Web Standards vs Contemporary Best Practice
Molly Holzschlag has brought a conversation to the fore again that we really need to be pushing further. In a marketing sense the worst decision the web standards movement ever made was to name their best practice recommendations as web standards. Why? Because it leads to confusion among standardistas as well as among organisations which should be transitioning their work towards contemporary best practices.
Her first post Web Standards Aren’t and the follow-up today From Web Standards Diva to Web Standards Devo are precisely about that issue. The World Wide Web Consortium (W3C) releases recommendations not standards. Its more complicated than pointing to a DOCTYPE at the top of a page or saying that a valid document is a web standards document. What we call web standards, and what we really mean to be contemporary best practice, include the recommended use of various technologies (including more current recommendations from the W3C) in ways which improve the business and technical outcomes of web development. These do include using Hypertext Markup Language (HTML), eXtensible Hypertext Markup Language (XHTML), Cascading Stylesheets (CSS), JavaScript, Web Content Accessibility Guidelines (WCAG) and other technologies. But web standards (or contemporary best practice) also promotes a methodology in using those technologies and recommendations.
These best practices include separation of content, presentation and behaviour by using external stylesheets and external JavaScript files. Progressive enhancement. Graceful degradation. Unobtrusive JavaScript. Semantics. Accessiblity. Plain Old Semantic HTML (POSH). It includes a broad range of best practices which look at more than the technical markup of a website to meet validation X.

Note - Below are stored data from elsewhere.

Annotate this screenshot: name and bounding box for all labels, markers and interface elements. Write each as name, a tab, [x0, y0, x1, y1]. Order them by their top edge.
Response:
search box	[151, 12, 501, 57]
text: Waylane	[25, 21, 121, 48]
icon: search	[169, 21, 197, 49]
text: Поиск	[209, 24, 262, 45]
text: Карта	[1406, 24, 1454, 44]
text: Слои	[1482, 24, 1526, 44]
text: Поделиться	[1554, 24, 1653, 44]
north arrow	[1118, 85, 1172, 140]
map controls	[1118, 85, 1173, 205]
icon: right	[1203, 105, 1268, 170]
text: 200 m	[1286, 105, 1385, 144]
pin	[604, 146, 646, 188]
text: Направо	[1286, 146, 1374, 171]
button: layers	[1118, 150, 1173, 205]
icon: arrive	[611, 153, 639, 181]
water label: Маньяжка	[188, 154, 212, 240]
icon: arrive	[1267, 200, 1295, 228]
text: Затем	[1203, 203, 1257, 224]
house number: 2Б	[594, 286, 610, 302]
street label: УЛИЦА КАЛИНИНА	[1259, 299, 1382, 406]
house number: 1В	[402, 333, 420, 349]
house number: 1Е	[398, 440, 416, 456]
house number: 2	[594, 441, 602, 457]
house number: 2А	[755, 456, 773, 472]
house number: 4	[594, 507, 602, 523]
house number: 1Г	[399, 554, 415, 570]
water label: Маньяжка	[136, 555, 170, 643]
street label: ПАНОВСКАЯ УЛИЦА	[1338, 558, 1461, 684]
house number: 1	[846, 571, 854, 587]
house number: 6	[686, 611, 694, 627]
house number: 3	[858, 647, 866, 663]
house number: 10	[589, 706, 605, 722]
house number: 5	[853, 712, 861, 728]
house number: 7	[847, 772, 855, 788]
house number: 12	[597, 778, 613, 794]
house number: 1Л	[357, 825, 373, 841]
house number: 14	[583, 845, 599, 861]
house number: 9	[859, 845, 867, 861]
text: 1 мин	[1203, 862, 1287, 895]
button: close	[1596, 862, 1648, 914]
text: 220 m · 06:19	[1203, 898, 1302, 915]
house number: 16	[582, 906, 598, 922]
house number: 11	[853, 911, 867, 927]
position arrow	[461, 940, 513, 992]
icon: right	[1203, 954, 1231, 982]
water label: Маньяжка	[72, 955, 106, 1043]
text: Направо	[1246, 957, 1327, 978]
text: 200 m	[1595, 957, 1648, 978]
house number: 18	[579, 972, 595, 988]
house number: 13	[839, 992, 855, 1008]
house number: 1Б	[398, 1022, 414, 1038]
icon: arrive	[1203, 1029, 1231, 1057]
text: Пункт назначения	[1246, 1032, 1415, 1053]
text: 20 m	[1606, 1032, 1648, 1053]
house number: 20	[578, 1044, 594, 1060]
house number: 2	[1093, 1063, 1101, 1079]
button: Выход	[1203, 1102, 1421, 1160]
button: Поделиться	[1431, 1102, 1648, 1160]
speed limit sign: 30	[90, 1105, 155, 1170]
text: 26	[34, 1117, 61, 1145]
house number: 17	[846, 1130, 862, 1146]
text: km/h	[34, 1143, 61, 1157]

Unfortunately to many people the term web standards infers the tight fisted singularity of dogmatic W3C specifications and not the broader methodologies of contemporary best practice. Molly plans to highlight this misconception in her redesign by creating a perfectly valid site using all the retro techniques like table layouts with spacer gifs to push content around. It will meet WCAG 1.0 Priority Level 1 and have effective Search Engine Optimisation (SEO). It won’t be contemporary best practice.
When a web manager turns around and tells you that their table layout using spacer gifs with a DOCTYPE of HTML 4.0 Transitional (throwing over 300+ validation errors) and using CSS to set inline font sizes is already using web standards its worth pulling back a step and rewording your reply.
We’re selling something bigger than that. And better than that. We’re selling a professional approach to web development which has solid business benefits for the developers AND the clients. That’s what web standards are about. That’s what contemporary best practices are about. If they want to save money and make money then we’ve got useful information on how to achieve proven results. We’ve got skillsets which can benefit projects they’re developing. We’ve got a social network of highly skilled individuals who are motivated to solve problems and share the results.
What’s so hard to accept about that? We just have to stop calling them web standards like we’ve got a right to throw people out of the dancehall. Its not law. Its not even compulsory. They’re recommendations. By using the term contemporary best practice we’re marketing solutions (rather than serving up admonishments). And who doesn’t want solutions? Who doesn’t want to be more successful? Molly’s recent posts are simply highlighting that deficiency in our marketing.